Un jugement de première instance du tribunal judiciaire de Paris, rendu le 9 juillet 2026, relance un débat sensible pour toute la filière : jusqu’où va la responsabilité d’une salle d’escalade quand une pratiquante expérimentée oublie elle-même de s’accrocher à un auto-enrouleur ? Dans cette affaire opposant une grimpeuse à une salle d’escalade Arkose, le tribunal répond que la faute de la victime n’efface pas celle de l’exploitant : 60 % de responsabilité pour elle, 40 % pour la salle. On vous explique tout ça.


Ce qui s’est passé : les faits

Le 22 juillet 2021, Sophie*, 47 ans, grimpe seule dans une salle Arkose à Paris, sur une voie équipée d’un auto-enrouleur. Elle pratique l’escalade depuis sept ans et connaît bien ce type d’installation.

Entre deux voies, elle fait une pause, se décroche pour boire un coup… puis retourne grimper sans se raccrocher à l’auto-enrouleur. Quelques minutes plus tard, elle chute de 8 mètres de haut et atterrit au sol sur les pieds. Aucun tapis n’était installé au pied de la voie. Le choc provoque une fracture de la colonne vertébrale : elle reste paraplégique.

Après une tentative d’accord à l’amiable restée sans suite, elle porte l’affaire devant le tribunal judiciaire de Paris en janvier 2024, contre Arkose et son assureur AXA France IARD.

*Prénom d’emprunt, son identité étant protégée par l’anonymisation du jugement.

Ce qu’a décidé le tribunal

Le jugement, rendu le 9 juillet 2026, partage la responsabilité de l’accident :

  • 60 % pour la grimpeuse, qui a elle-même reconnu avoir oublié de se raccrocher — une négligence d’autant plus lourde, aux yeux du tribunal, qu’elle était expérimentée et ne pouvait ignorer cette règle de base.
  • 40 % pour Arkose, car aucun tapis de réception n’était installé sous cette voie utilisable seule avec auto-enrouleur. Pour le tribunal, c’est une précaution de sécurité basique — même si aucune norme technique ne l’impose formellement pour ce cas précis.

Arkose et AXA sont d’ores et déjà condamnés à verser une provision de 10 000 € à la victime (qui en réclamait 100 000 €). Le montant définitif de l’indemnisation sera fixé plus tard, après une expertise médicale attendue début janvier 2027.

Ce qu’il faut retenir

  • Être autonome et expérimenté ne protège pas d’un moment d’inattention.
  • Une salle peut être jugée responsable même sans texte réglementaire précis, si le tribunal estime qu’une précaution de bon sens (ici, un tapis) aurait dû être prise.
  • Et on ne le répétera jamais assez : après toute interruption, même courte (pause, discussion, changement de voie), vérifier systématiquement qu’on est raccroché à l’auto-enrouleur (ou, si on grimpe en binôme de manière classique, réaliser le partner check avant le départ)
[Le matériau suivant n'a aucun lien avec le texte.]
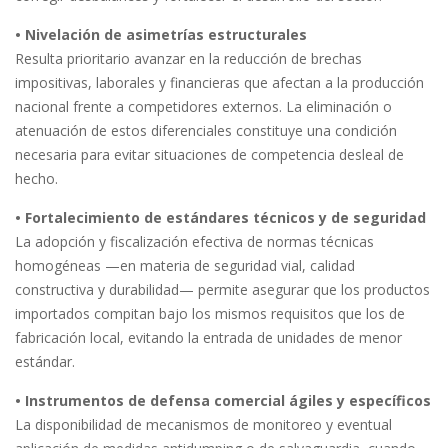
• Nivelación de asimetrías estructurales
Resulta prioritario avanzar en la reducción de brechas
impositivas, laborales y financieras que afectan a la producción
nacional frente a competidores externos. La eliminación o
atenuación de estos diferenciales constituye una condición
necesaria para evitar situaciones de competencia desleal de
hecho.
• Fortalecimiento de estándares técnicos y de seguridad
La adopción y fiscalización efectiva de normas técnicas
homogéneas —en materia de seguridad vial, calidad
constructiva y durabilidad— permite asegurar que los productos
importados compitan bajo los mismos requisitos que los de
fabricación local, evitando la entrada de unidades de menor
estándar.
• Instrumentos de defensa comercial ágiles y específicos
La disponibilidad de mecanismos de monitoreo y eventual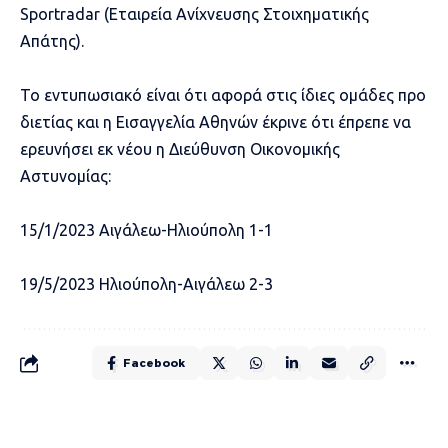
Sportradar (Εταιρεία Ανίχνευσης Στοιχηματικής
Απάτης).
Το εντυπωσιακό είναι ότι αφορά στις ίδιες ομάδες προ
διετίας και η Εισαγγελία Αθηνών έκρινε ότι έπρεπε να
ερευνήσει εκ νέου η Διεύθυνση Οικονομικής
Αστυνομίας:
15/1/2023 Αιγάλεω-Ηλιούπολη 1-1
19/5/2023 Ηλιούπολη-Αιγάλεω 2-3
Facebook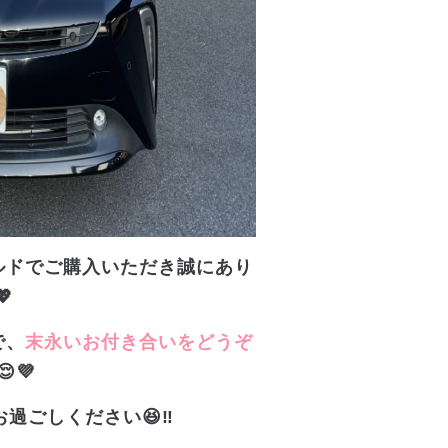
ルドでご購入いただき誠にあり
💖
で、
末永いお付き合いをどうぞ
😌💜
お過ごしください😆‼️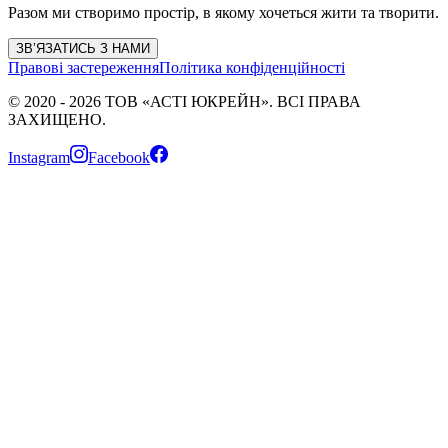
Разом ми створимо простір, в якому хочеться жити та творити.
ЗВ’ЯЗАТИСЬ З НАМИ
Правові застереження
Політика конфіденційності
©
2020
-
2026
ТОВ «АСТІ ЮКРЕЙН»
. ВСІ ПРАВА
ЗАХИЩЕНО.
Instagram
Facebook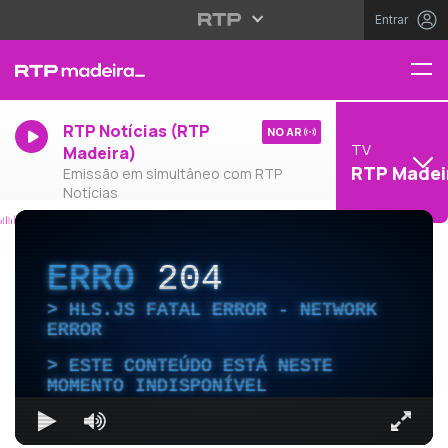
Entrar
RTP Notícias (RTP
NO AR
TV
Madeira)
RTP Madei
Emissão em simultâneo com RTP
Notícias
ERRO
204
HLS.JS FATAL ERROR - NETWORK
ERROR
ESTE CONTEÚDO ESTÁ NESTE
MOMENTO INDISPONÍVEL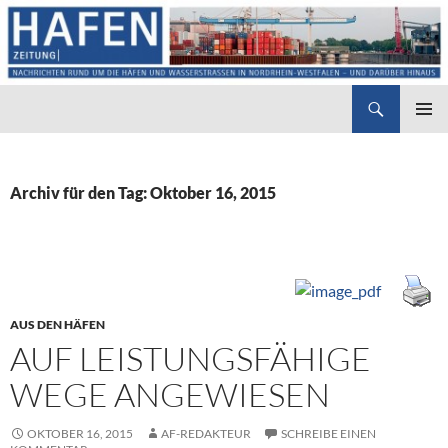
Suchen
Hafenzeitung
ZUM
PRIMÄR
INHALT
MENÜ
SPRINGEN
Archiv für den Tag: Oktober 16, 2015
AUS DEN HÄFEN
AUF LEISTUNGSFÄHIGE
WEGE ANGEWIESEN
OKTOBER 16, 2015
AF-REDAKTEUR
SCHREIBE EINEN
La suite de l’article détaille le raisonnement juridique du tribunal, les précédents invoqués, et ce que cette décision change concrètement pour les salles d’escalade.

Le cadre juridique : obligation de moyens, pas de résultat

À savoir avant de lire la suite : « obligation de moyens » vs « obligation de résultat »
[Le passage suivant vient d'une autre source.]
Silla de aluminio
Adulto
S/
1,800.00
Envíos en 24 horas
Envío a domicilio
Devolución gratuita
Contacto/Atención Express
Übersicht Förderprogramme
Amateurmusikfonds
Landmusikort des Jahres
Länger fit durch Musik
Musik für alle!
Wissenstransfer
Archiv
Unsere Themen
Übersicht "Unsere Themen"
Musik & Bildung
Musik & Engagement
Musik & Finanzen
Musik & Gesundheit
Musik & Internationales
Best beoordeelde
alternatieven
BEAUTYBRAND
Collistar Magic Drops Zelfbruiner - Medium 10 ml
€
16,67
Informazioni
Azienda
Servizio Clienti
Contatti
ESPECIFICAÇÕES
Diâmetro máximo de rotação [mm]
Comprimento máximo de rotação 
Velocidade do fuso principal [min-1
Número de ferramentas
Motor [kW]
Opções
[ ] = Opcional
En droit français, une salle de sport n’est jamais tenue de garantir qu’aucun accident n’arrivera (ce serait une « obligation de résultat »). Elle doit seulement mettre en œuvre tous les moyens raisonnables pour éviter les accidents (« obligation de moyens »). Pour les activités dangereuses comme l’escalade, les juges parlent d’« obligation de moyens renforcée » : le niveau d’exigence est plus élevé, mais il ne suffit pas qu’un accident se produise pour que la salle soit automatiquement responsable — encore faut-il prouver une faute précise de sa part.

Sur le papier, tout jouait plutôt en faveur d’Arkose : victime autonome, expérimentée (sept ans de pratique), grimpant en « pratique libre » — un cadre où la jurisprudence est habituellement moins exigeante envers les exploitants.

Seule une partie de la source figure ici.